Chang and Song agree that for data to be controlled by users, but still usable to others, the whole system needs a rethink. Health research, Song says, is a good way to start testing those ideas, in part because people are already often paid to participate in clinical studies.

Currently, companies mostly get to choose how they store user data, and their business models mostly depend on holding it directly. Companies including Apple have embraced differential privacy as a way to privately gather data from your iPhone and enable features like Smart Replies, without revealing individual personal data, but Facebook’s core ad business doesn’t work that way.

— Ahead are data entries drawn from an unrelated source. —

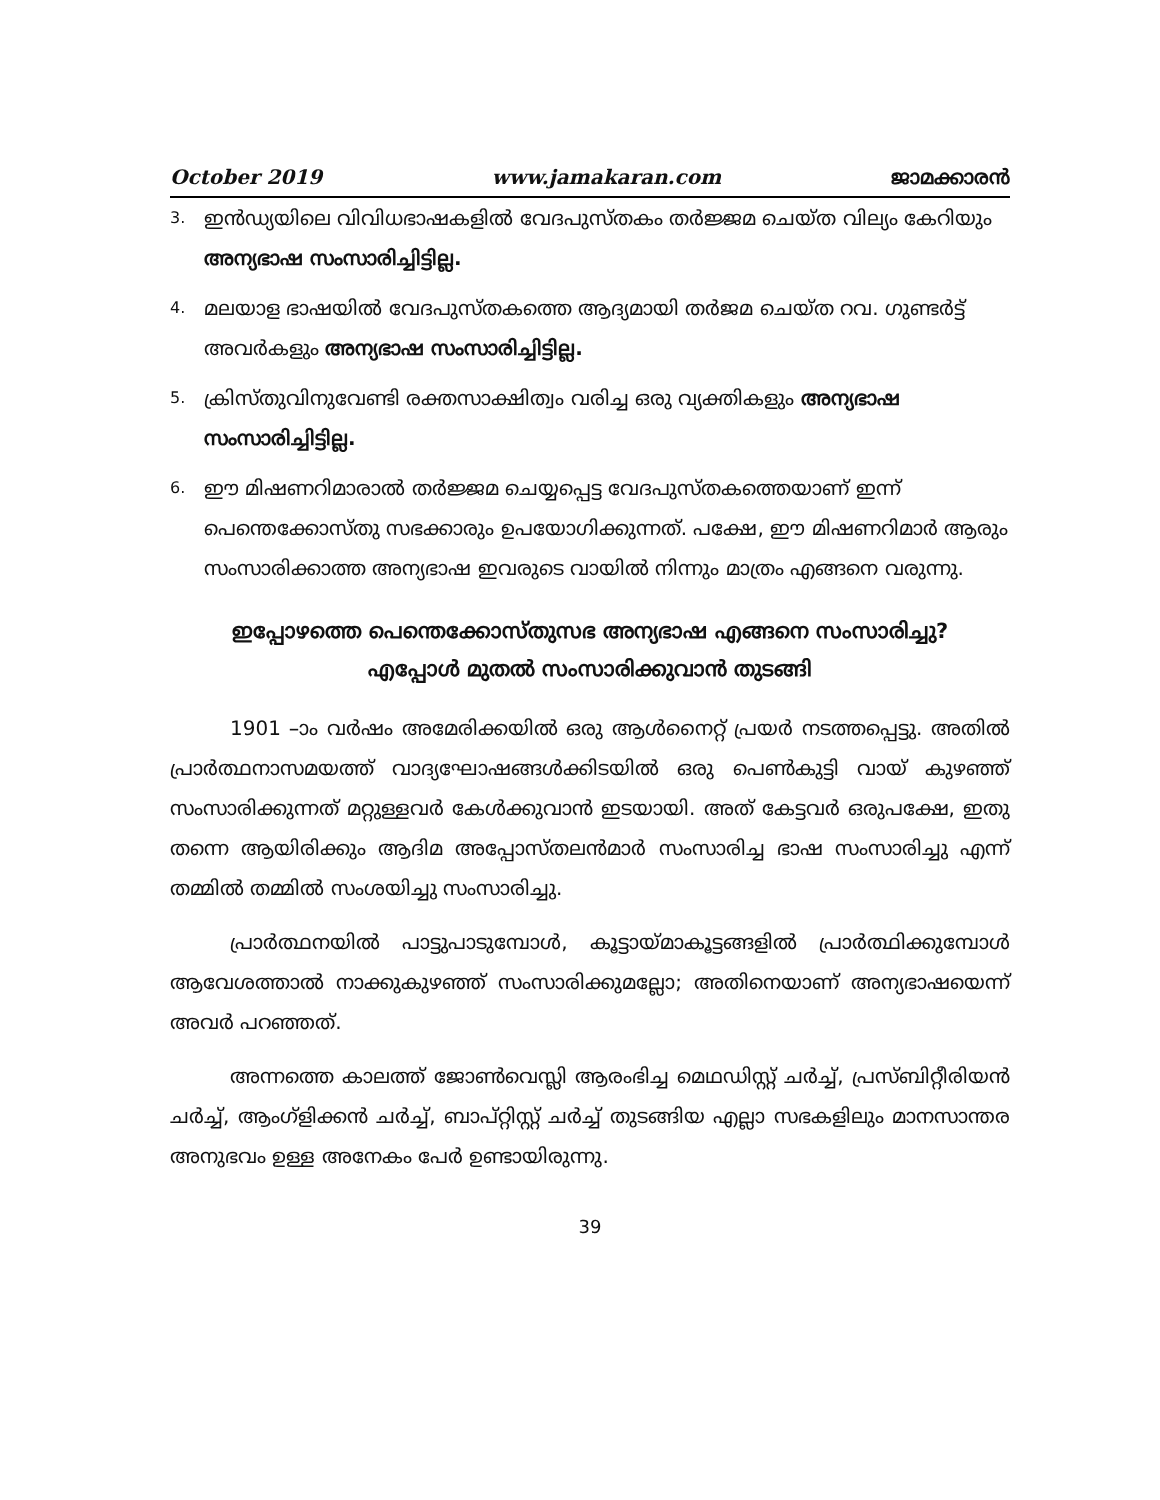October 2019 www.jamakaran.com ജാമക്കാരൻ
3. ഇൻഡ്യയിലെ വിവിധഭാഷകളിൽ വേദപുസ്തകം തർജ്ജമ ചെയ്ത വില്യം കേറിയും അന്യഭാഷ സംസാരിച്ചിട്ടില്ല.
4. മലയാള ഭാഷയിൽ വേദപുസ്തകത്തെ ആദ്യമായി തർജമ ചെയ്ത റവ. ഗുണ്ടർട്ട് അവർകളും അന്യഭാഷ സംസാരിച്ചിട്ടില്ല.
5. ക്രിസ്തുവിനുവേണ്ടി രക്തസാക്ഷിത്വം വരിച്ച ഒരു വ്യക്തികളും അന്യഭാഷ സംസാരിച്ചിട്ടില്ല.
6. ഈ മിഷണറിമാരാൽ തർജ്ജമ ചെയ്യപ്പെട്ട വേദപുസ്തകത്തെയാണ് ഇന്ന് പെന്തെക്കോസ്തു സഭക്കാരും ഉപയോഗിക്കുന്നത്. പക്ഷേ, ഈ മിഷണറിമാർ ആരും സംസാരിക്കാത്ത അന്യഭാഷ ഇവരുടെ വായിൽ നിന്നും മാത്രം എങ്ങനെ വരുന്നു.
ഇപ്പോഴത്തെ പെന്തെക്കോസ്തുസഭ അന്യഭാഷ എങ്ങനെ സംസാരിച്ചു?
എപ്പോൾ മുതൽ സംസാരിക്കുവാൻ തുടങ്ങി
1901 –ാം വർഷം അമേരിക്കയിൽ ഒരു ആൾനൈറ്റ് പ്രയർ നടത്തപ്പെട്ടു. അതിൽ പ്രാർത്ഥനാസമയത്ത് വാദ്യഘോഷങ്ങൾക്കിടയിൽ ഒരു പെൺകുട്ടി വായ് കുഴഞ്ഞ് സംസാരിക്കുന്നത് മറ്റുള്ളവർ കേൾക്കുവാൻ ഇടയായി. അത് കേട്ടവർ ഒരുപക്ഷേ, ഇതു തന്നെ ആയിരിക്കും ആദിമ അപ്പോസ്തലൻമാർ സംസാരിച്ച ഭാഷ സംസാരിച്ചു എന്ന് തമ്മിൽ തമ്മിൽ സംശയിച്ചു സംസാരിച്ചു.
പ്രാർത്ഥനയിൽ പാട്ടുപാടുമ്പോൾ, കൂട്ടായ്മാകൂട്ടങ്ങളിൽ പ്രാർത്ഥിക്കുമ്പോൾ ആവേശത്താൽ നാക്കുകുഴഞ്ഞ് സംസാരിക്കുമല്ലോ; അതിനെയാണ് അന്യഭാഷയെന്ന് അവർ പറഞ്ഞത്.
അന്നത്തെ കാലത്ത് ജോൺവെസ്ലി ആരംഭിച്ച മെഥഡിസ്റ്റ് ചർച്ച്, പ്രസ്ബിറ്റീരിയൻ ചർച്ച്, ആംഗ്ളിക്കൻ ചർച്ച്, ബാപ്റ്റിസ്റ്റ് ചർച്ച് തുടങ്ങിയ എല്ലാ സഭകളിലും മാനസാന്തര അനുഭവം ഉള്ള അനേകം പേർ ഉണ്ടായിരുന്നു.
39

Chang thinks that privacy-conscious design could help open medicine’s data silos, which prevent data from being shared across institutions. Patients and their doctors might be more willing to upload their data knowing it won’t be visible to anyone else, and the new approach would also prevent the sale of patient data to a pharmaceutical company without permission.

“It’s a new approach to medical data AI deployment and telemedicine that may not only benefit ophthalmology and glaucoma research, but also address broader questions of data ownership and privacy,” Chang says.